Dinas Energi dan Sumber Daya Mineral (ESDM) Provinsi Jawa Tengah (Jateng) meminta masyarakat tak usah panik terkait adanya sesar di Kota Semarang yang ditemukan Badan Riset dan Inovasi Nasional (BRIN). ESDM menegaskan, informasi soal sesar aktif di Semarang bukanlah penemuan baru yang muncul tiba-tiba.
Hal tersebut dikatakan Kepala ESDM Jateng, Agus Sugiharto. Agus menjelaskan, struktur sesar tersebut sudah ada sejak lama dan merupakan hasil kajian geologi yang telah dipetakan oleh berbagai lembaga.
"Jadi Istilah ditemukan itu kayak kurang pas, ditemukan itu kalau sebelumnya belum ada, sudah ada sejak lama. Kalau sebelumnya sudah ada kan nggak ditemukan. Kan memang di Semarang dari dulu sudah banyak sesar," kata Agus saat dihubungi detikJateng, Jumat (8/8/2025).
Agus menjelaskan, data sesar di wilayah Jawa Tengah, termasuk Semarang, Demak, dan Kendal, sebenarnya sudah tersedia di peta geologi yang diterbitkan Badan Geologi Kementerian ESDM maupun Badan Informasi Geospasial (BIG). Namun, detail seperti panjang, jenis, dan tingkat aktivitasnya perlu kajian lebih lanjut dari peneliti.
"Jadi sebetulnya tidak perlu terlalu heboh, karena sesar-sesar itu kan ada bukan sekarang, sudah lama, tidak perlu panik," ungkap Agus.
"Se-aktif apa, apakah ada pengukuran dibilang aktif itu pergerakannya berapa senti, dasarnya apa, yang dipakai menghitung apa, kapan dilakukan, alat yang digunakan apa, metode yang dipakai apa, kan belum ada," lanjutnya.
Terkait isu bahwa sesar di Semarang disebut lebih panjang daripada sesar Lembang, Agus belum bisa mengonfirmasi. Ia mengaku belum mendapat laporan dari BRIN.
"Saya belum tahu datanya dari mana, belum ada diskusi. Sebagai geolog, saya harus lihat dulu data dan parameternya," tegasnya.
Agus juga mengingatkan masyarakat agar tidak panik. Menurutnya, keberadaan sesar di Semarang tidak otomatis berarti akan terjadi gempa besar. Ia menekankan bahwa sesar adalah produk dari aktivitas tektonik, bukan penyebab gempa itu sendiri.
"Kalau ada gempa besar, energi bisa merambat lewat zona lemah seperti sesar.

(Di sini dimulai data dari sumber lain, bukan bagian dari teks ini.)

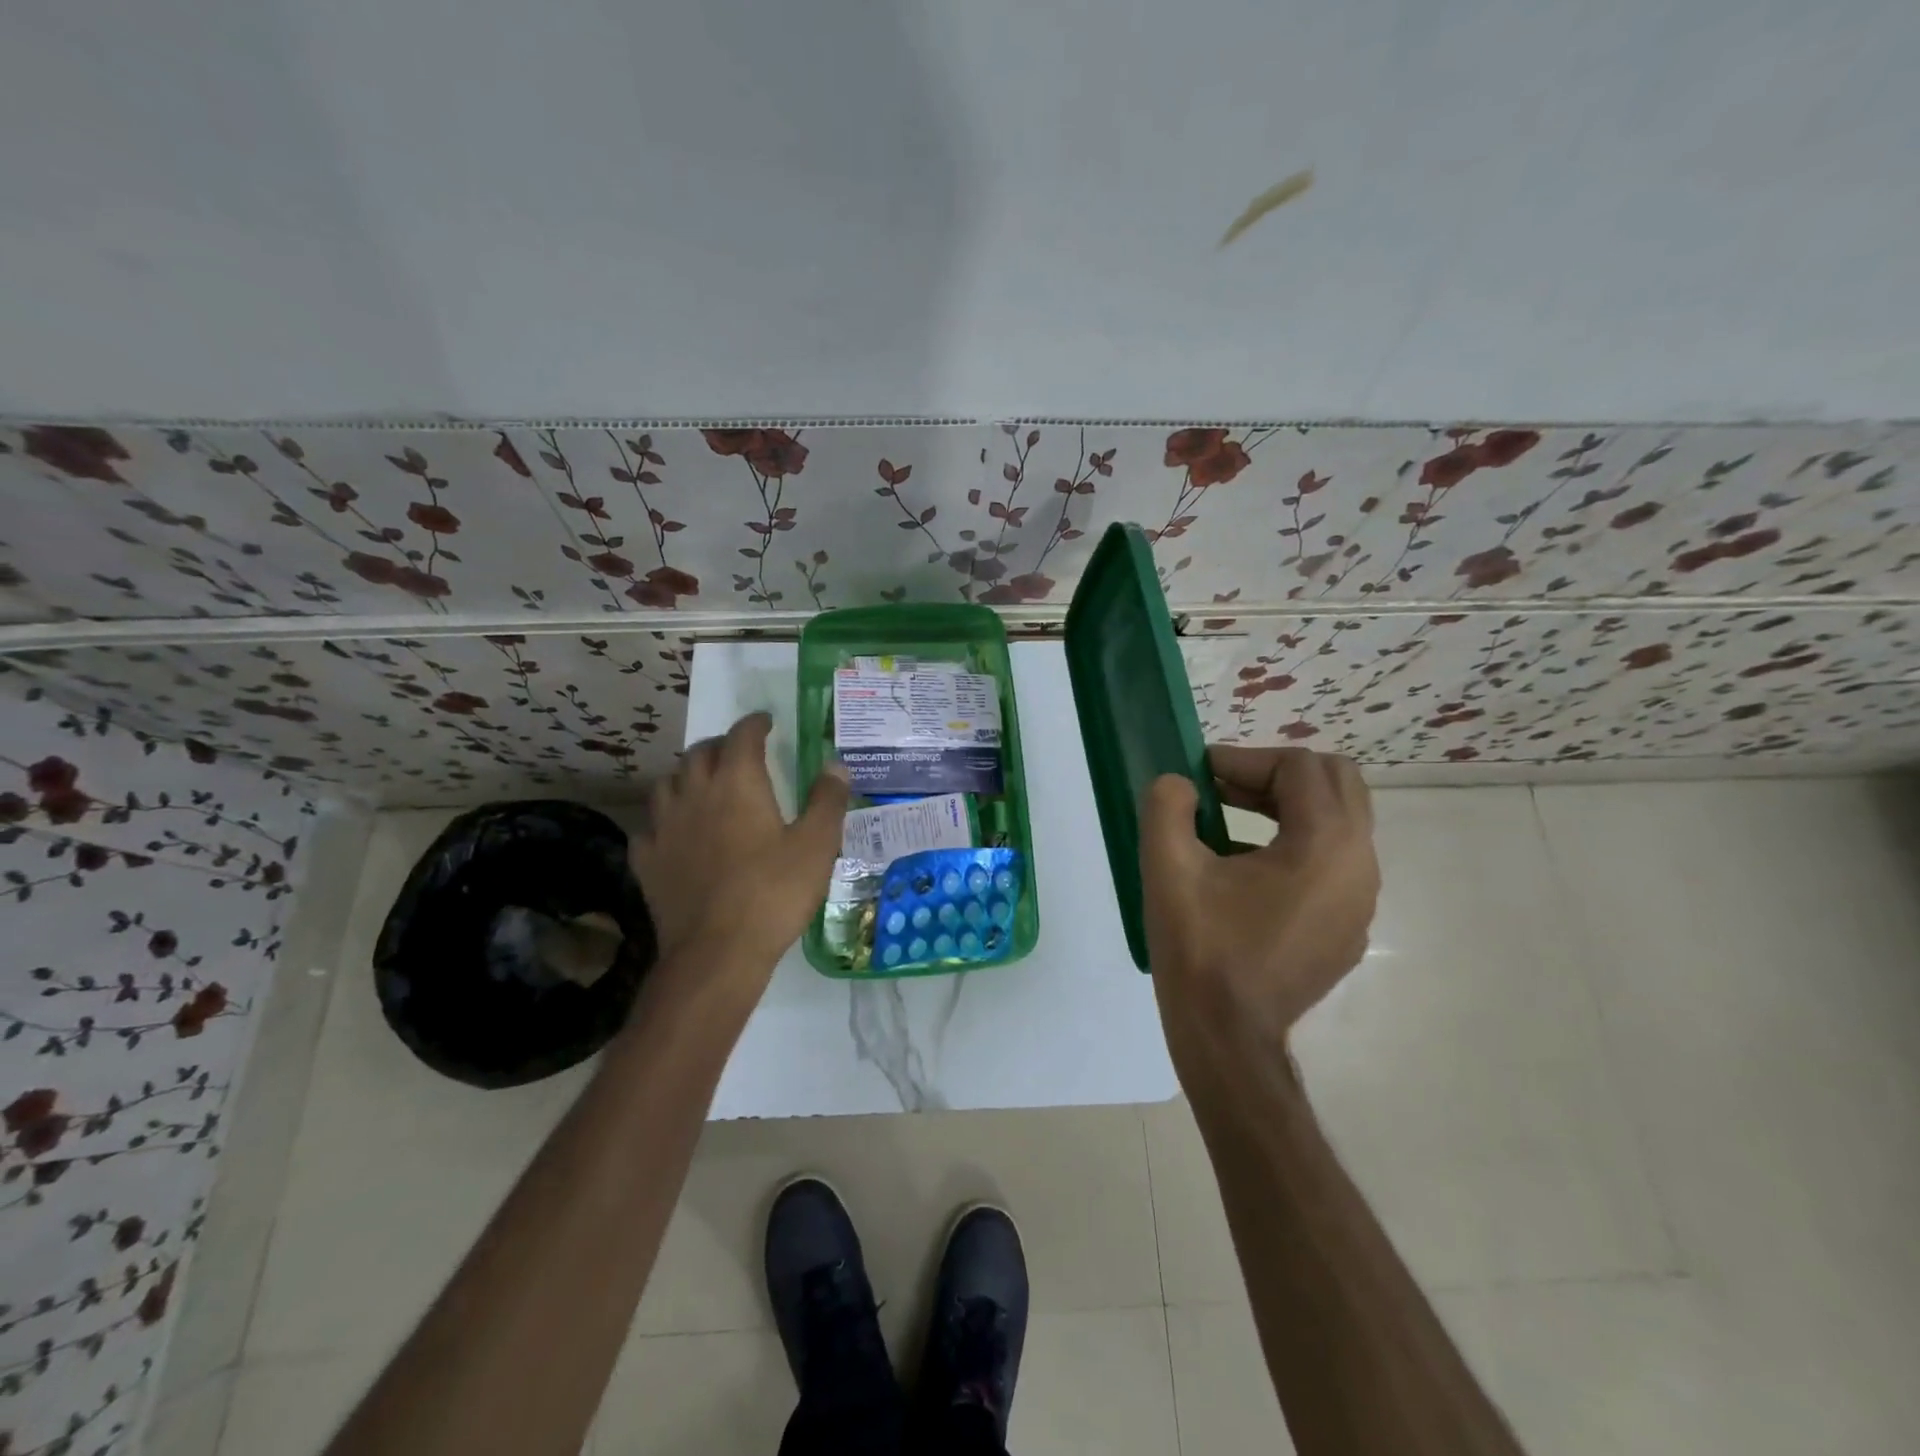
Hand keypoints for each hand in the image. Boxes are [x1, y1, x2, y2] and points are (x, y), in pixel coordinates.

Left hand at [630, 712, 849, 1004]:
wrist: (716, 952)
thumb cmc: (773, 893)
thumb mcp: (816, 846)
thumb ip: (827, 801)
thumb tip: (836, 766)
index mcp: (737, 782)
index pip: (742, 736)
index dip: (755, 724)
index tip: (766, 722)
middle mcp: (694, 793)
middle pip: (701, 753)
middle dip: (721, 745)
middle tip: (740, 753)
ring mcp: (664, 826)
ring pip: (668, 783)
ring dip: (688, 776)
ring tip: (704, 786)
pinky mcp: (646, 860)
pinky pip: (651, 826)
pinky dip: (665, 820)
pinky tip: (676, 834)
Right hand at [1140, 746, 1379, 1077]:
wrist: (1227, 1038)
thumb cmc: (1200, 949)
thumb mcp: (1167, 867)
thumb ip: (1168, 805)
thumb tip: (1181, 785)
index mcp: (1326, 845)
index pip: (1299, 767)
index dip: (1244, 759)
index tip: (1198, 773)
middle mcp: (1360, 866)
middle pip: (1335, 783)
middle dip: (1274, 774)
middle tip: (1221, 789)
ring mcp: (1360, 902)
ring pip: (1338, 822)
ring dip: (1285, 807)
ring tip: (1226, 823)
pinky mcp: (1347, 928)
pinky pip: (1332, 863)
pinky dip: (1295, 845)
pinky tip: (1245, 873)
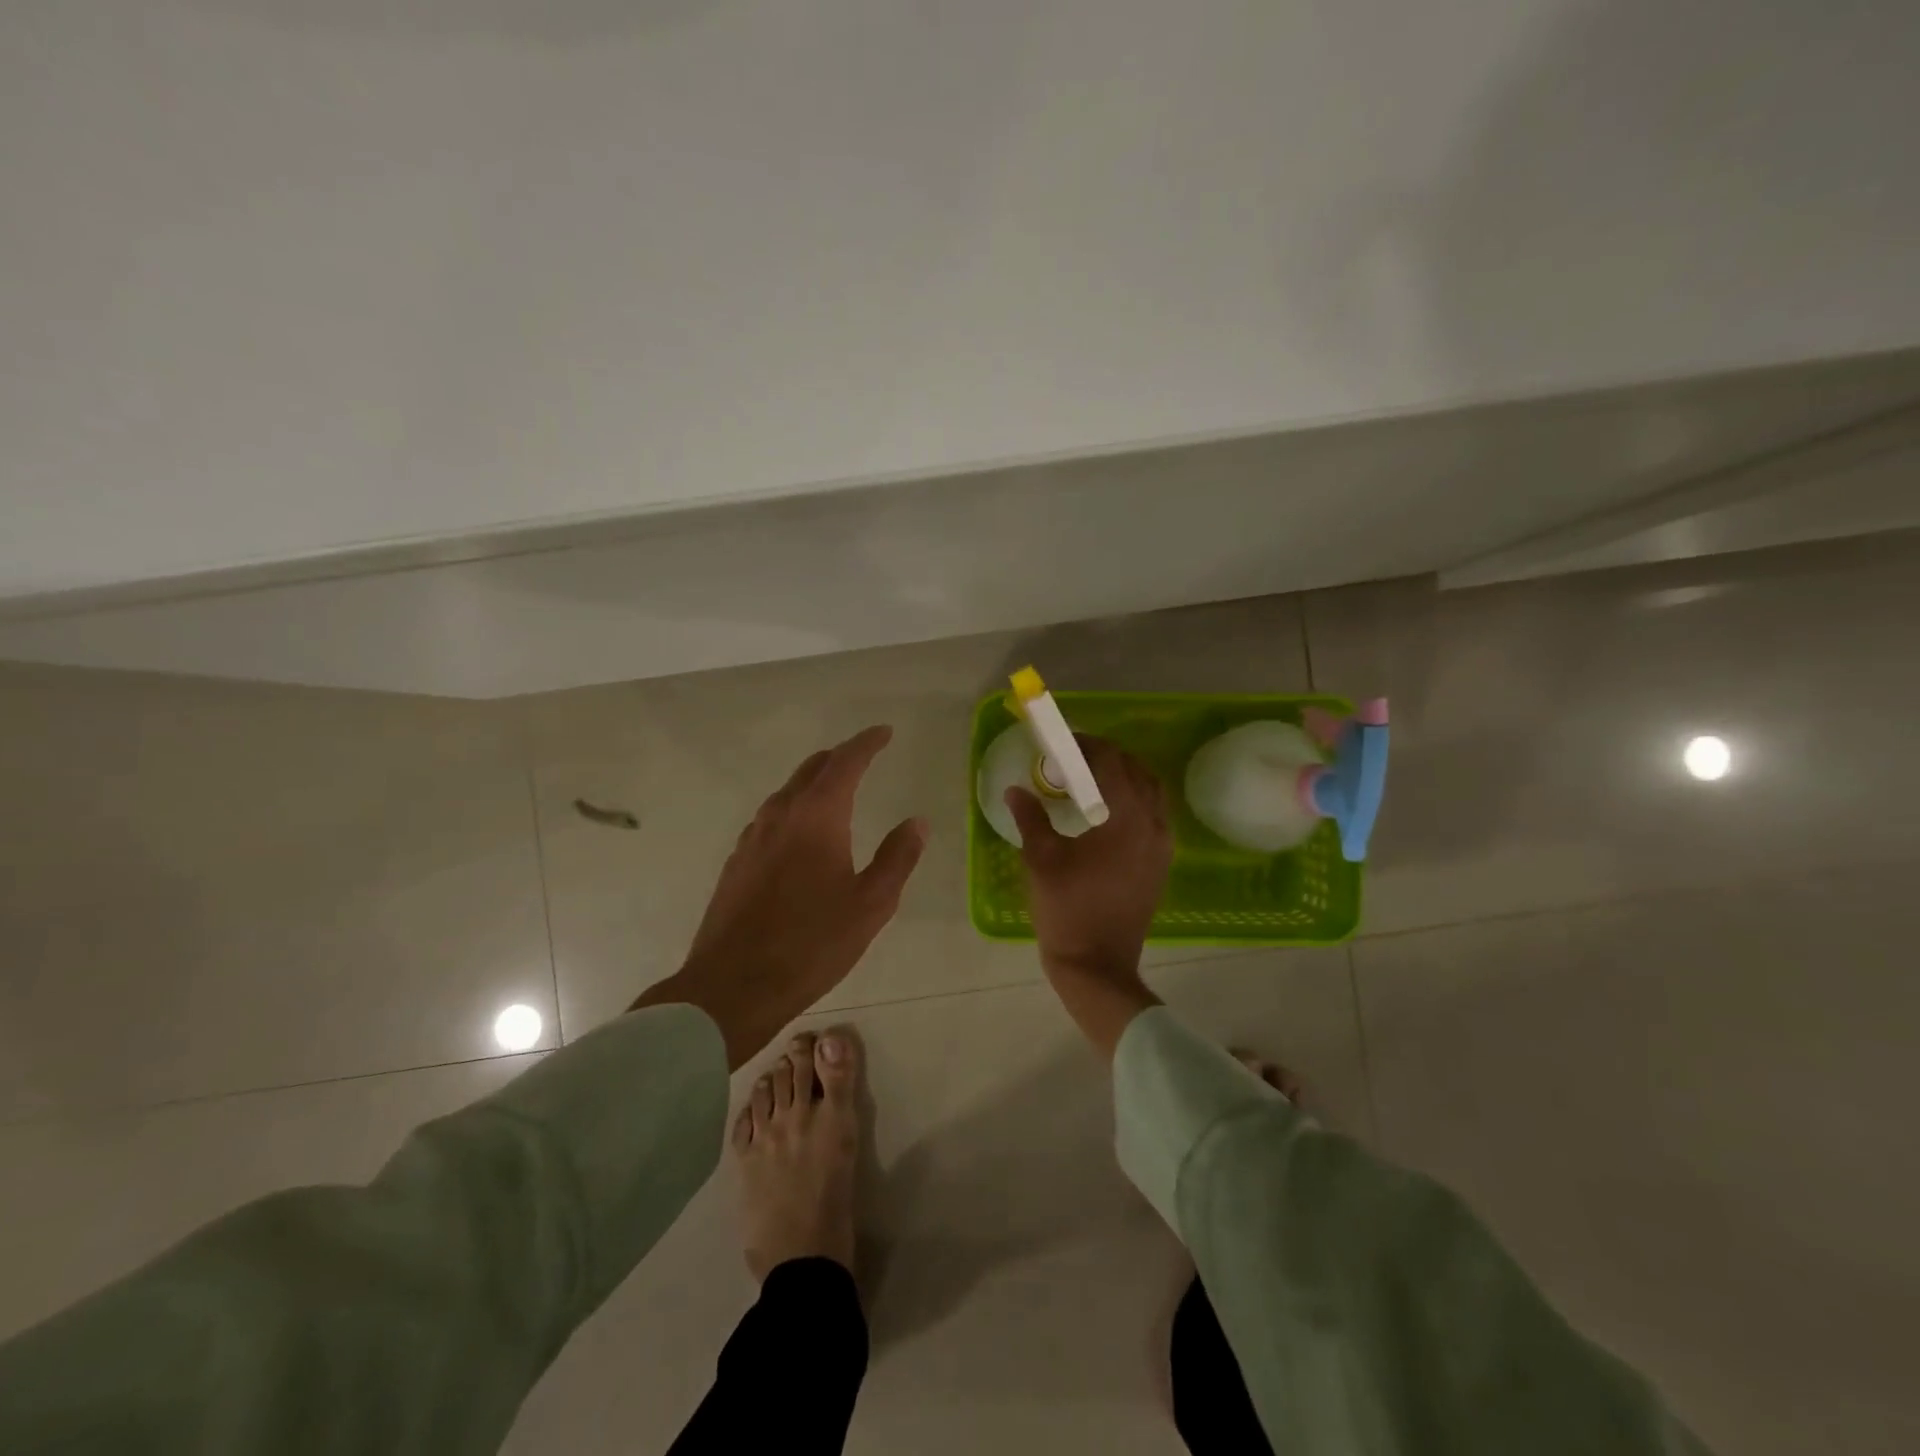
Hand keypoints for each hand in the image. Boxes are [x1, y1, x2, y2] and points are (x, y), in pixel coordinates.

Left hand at [634, 726, 927, 1067]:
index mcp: (817, 816)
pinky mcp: (737, 862)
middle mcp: (780, 816)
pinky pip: (770, 818)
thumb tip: (917, 822)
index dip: (866, 743)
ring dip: (813, 781)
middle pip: (811, 770)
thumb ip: (897, 858)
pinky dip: (793, 808)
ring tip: (835, 789)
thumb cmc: (812, 944)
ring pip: (786, 792)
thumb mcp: (871, 904)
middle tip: (863, 755)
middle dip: (839, 757)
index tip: (884, 732)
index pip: (845, 763)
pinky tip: (799, 833)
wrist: (733, 986)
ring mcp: (752, 838)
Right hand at [1005, 736, 1171, 1057]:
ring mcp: (1163, 846)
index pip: (1112, 763)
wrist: (1097, 966)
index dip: (1088, 746)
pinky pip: (1154, 816)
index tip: (1064, 743)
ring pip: (1151, 793)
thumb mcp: (1041, 859)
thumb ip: (1031, 817)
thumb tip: (1016, 790)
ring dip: (1124, 778)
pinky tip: (1106, 813)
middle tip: (1074, 759)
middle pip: (1138, 772)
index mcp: (1127, 819)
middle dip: (1107, 758)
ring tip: (1090, 781)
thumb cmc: (1067, 910)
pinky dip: (1134, 801)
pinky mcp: (1161, 864)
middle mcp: (1154, 825)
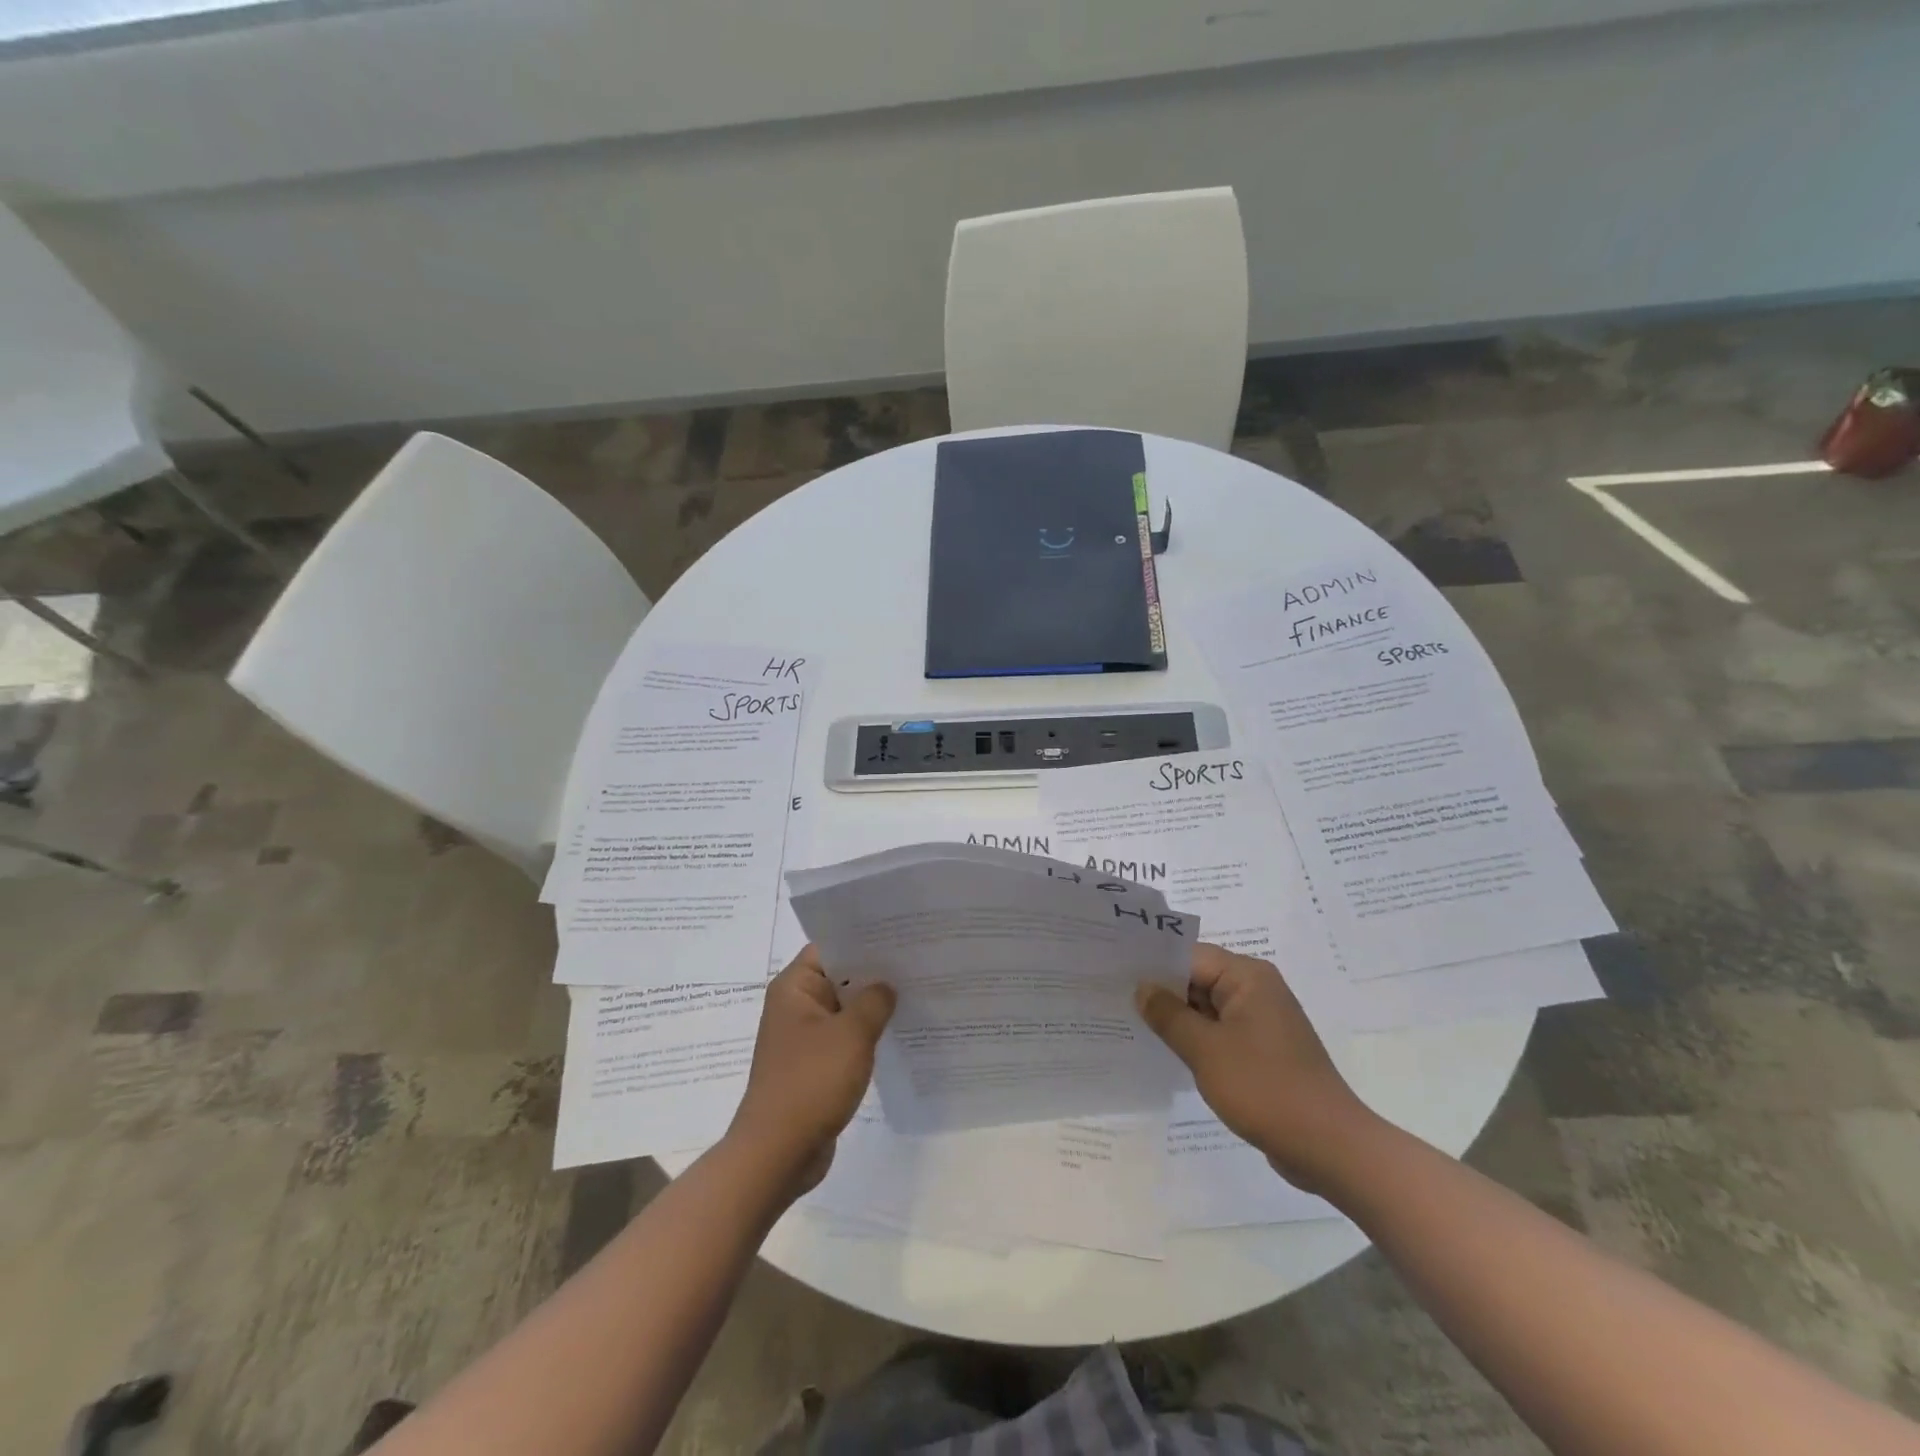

Tapi sesar itu sendiri terbentuk ribuan tahun lalu," ujarnya.
"Di Semarang, potensi gempa besar relatif kecil karena posisinya di utara, jauh dari zona tumbukan lempeng seperti di pantai selatan Jawa," lanjutnya.
Ia mencontohkan, wilayah selatan Jawa seperti Cilacap, Kebumen, dan Jogja memiliki risiko gempa lebih tinggi karena langsung berhadapan dengan Samudra Hindia. Sementara di Semarang, struktur geologi sudah lama stabil.
"Umurnya mungkin ribuan tahun. Jadi tidak perlu heboh. Masyarakat cukup tetap waspada dan memahami risikonya, tapi jangan panik," pungkas Agus.
SCROLL TO CONTINUE WITH CONTENT
Sebelumnya dilansir detikNews, Pusat Riset Kebencanaan Geologi dari Badan Riset dan Inovasi Nasional (BRIN) melakukan ekspedisi geologi darat di wilayah Semarang, Demak, Kendal, Jawa Tengah. Hasil ekspedisi tersebut menemukan adanya potensi sesar aktif di wilayah Semarang dan sekitarnya.
Dikutip dalam situs BRIN, Rabu (6/8), kegiatan ekspedisi tersebut dilakukan pada Mei 2025. Kegiatan itu merupakan bagian dari upaya mendokumentasikan dan memahami fitur geologi aktif, terutama struktur sesar naik yang menunjukkan potensi aktivitas seismik di masa lalu.
Periset bidang Paleoseismologi, Pusat Riset Kebencanaan Geologi BRIN, Sonny Aribowo, mengatakan terdapat temuan menarik berupa jejak morfologi unik antara pantai utara Jawa dan Kota Semarang. Di mana, kata dia, hal itu menunjukkan terdapat batas morfologi mencolok antara area data di utara dan area lebih tinggi di selatan.
"Sesar di Semarang ini sudah pasti ada dan sudah pasti aktif karena ditemukan batuan ataupun endapan yang jadi indikatornya," ujar Sonny.